= James Clifton Ward =

James Clifton Ward (1843–15 April 1880) was an English geologist. Ward was a man of a singularly attractive nature; wide in his sympathies and culture, fond of art, though even more happy among beautiful scenery, and an enthusiastic geologist.

==Life==
Ward was born at Clapham Common on 13 April 1843. His father, James Ward, was a schoolmaster; his mother's maiden name was Mary Ann Morris. Ward entered the Royal School of Mines in 1861, where he won the Edward Forbes medal in 1864.

In 1865, Ward was appointed to the geological survey, and for some time worked in Yorkshire on the millstone, grit, and coal measures near Sheffield, Penistone, and Leeds. In 1869 Ward was transferred to the Lake district, where for the next eight years he surveyed the area around Keswick. In 1877, Ward was transferred to Newcastle to examine the lower carboniferous rocks in that region. That same year, he married Elizabeth Anne Benson from Cockermouth: the couple had two children. At the end of 1878, Ward he retired from the survey. In December 1878, after being ordained as a minister, Ward assumed the curacy of St. John's Church in Keswick. Early in 1880, Ward was appointed vicar of Rydal. Ward died on 15 April of the same year.

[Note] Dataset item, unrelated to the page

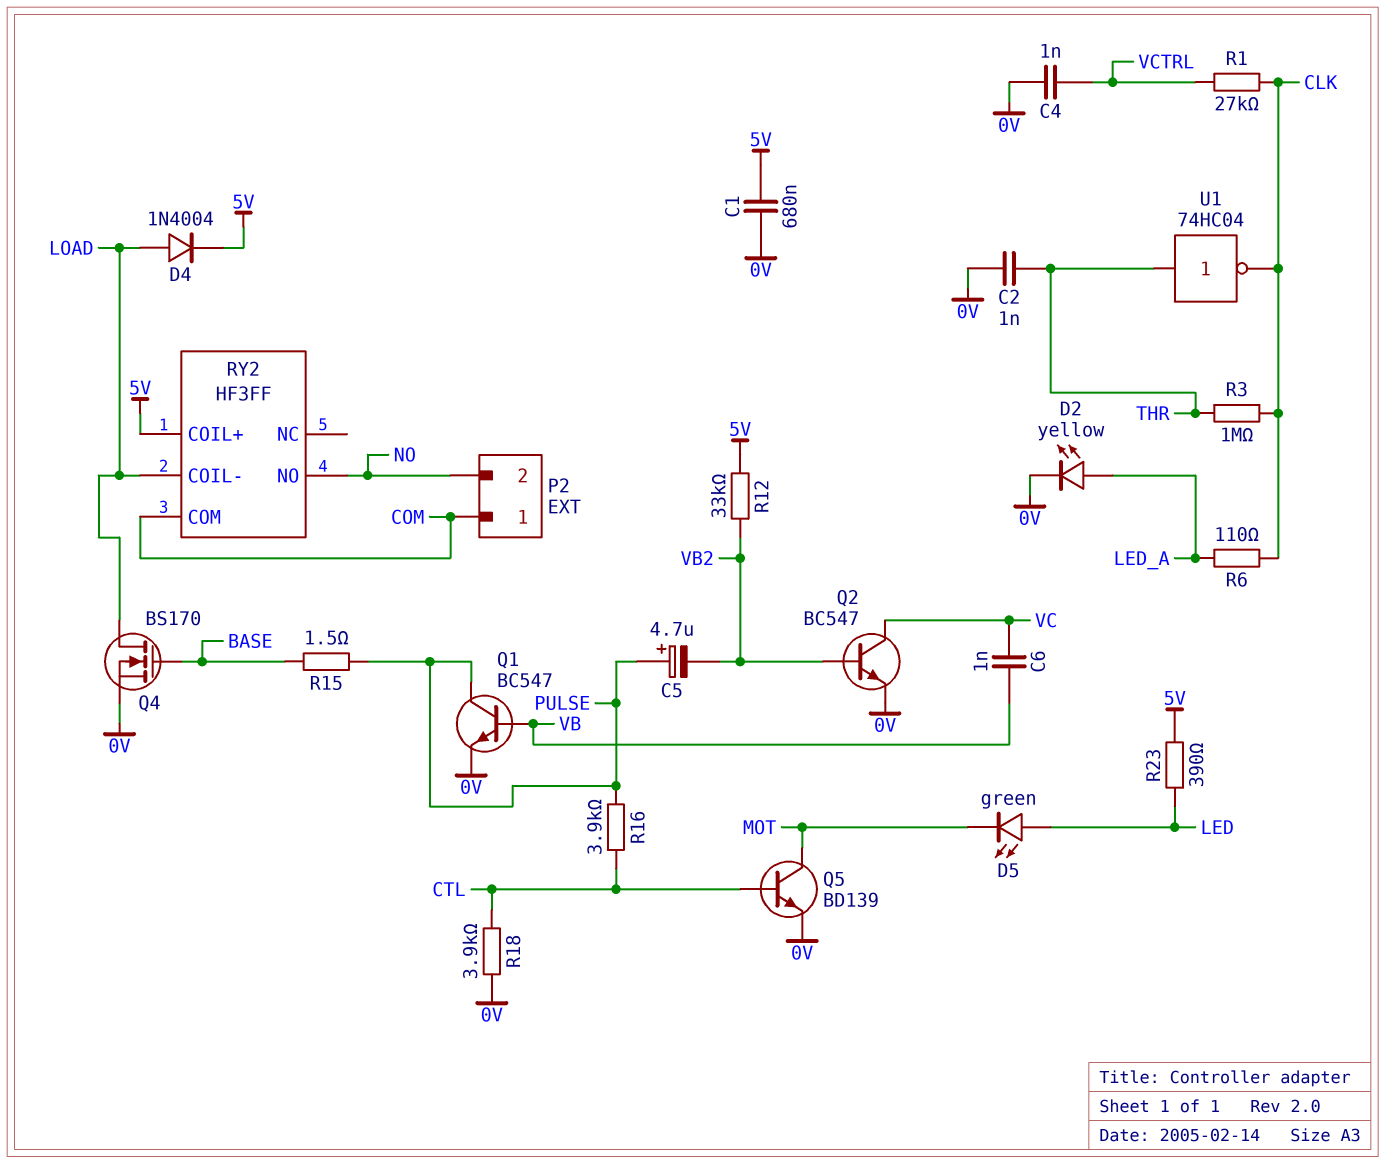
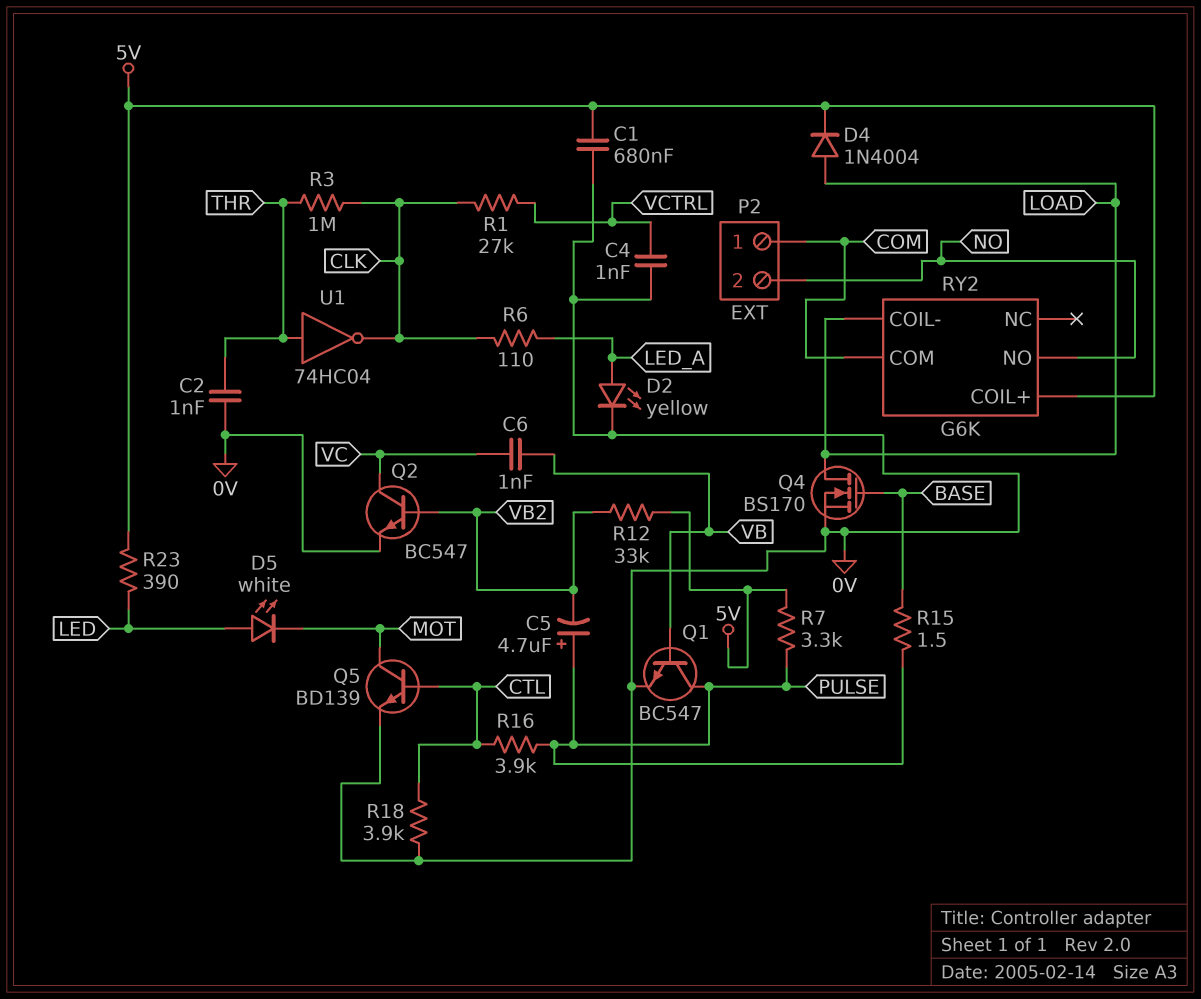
D5: LED green (A LED, K MOT) -> LED white (A LED, K MOT)
R7: none -> 3.3k (5V, PULSE)
RY2: HF3FF -> G6K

Ward was among the first to appreciate the importance of Clifton Sorby's method of using the microscope for the study of the composition and structures of rocks, and applied it to the old lavas and ash-beds of the Lake district. He advocated Sir Andrew Crombie Ramsay's hypothesis of the glacial origin of lake basins, applying it to those in his own district, and put forward views in regard to metamorphism which at that time would find few supporters. But his excellent work in surveying the northern part of the Lake district will always give him a high place among field geologists.

==Works==
Ward wrote a small manual on natural philosophy (1871), and another on geology (1872), and was the author of the valuable memoir published by the geological survey on the northern part of the Lake district (1876), the map of which was also his work. He was also part author of two survey memoirs on the Yorkshire coalfields. Twenty-three papers appear under his name in the Royal Society's catalogue, the most important of which were published in the 'Quarterly Journal of the Geological Society.' Two of these, in the volumes for 1874 and 1876, deal with the glaciation of the Lake district, and three in 1875 and 1876 with the structure of its rocks and questions of metamorphism. His influence was distinctly stimulative; during his residence at Keswick he often lectured on geology, and took a leading part in founding the Cumberland Association for the Advancement of Literature and Science, together with local societies which were affiliated to it.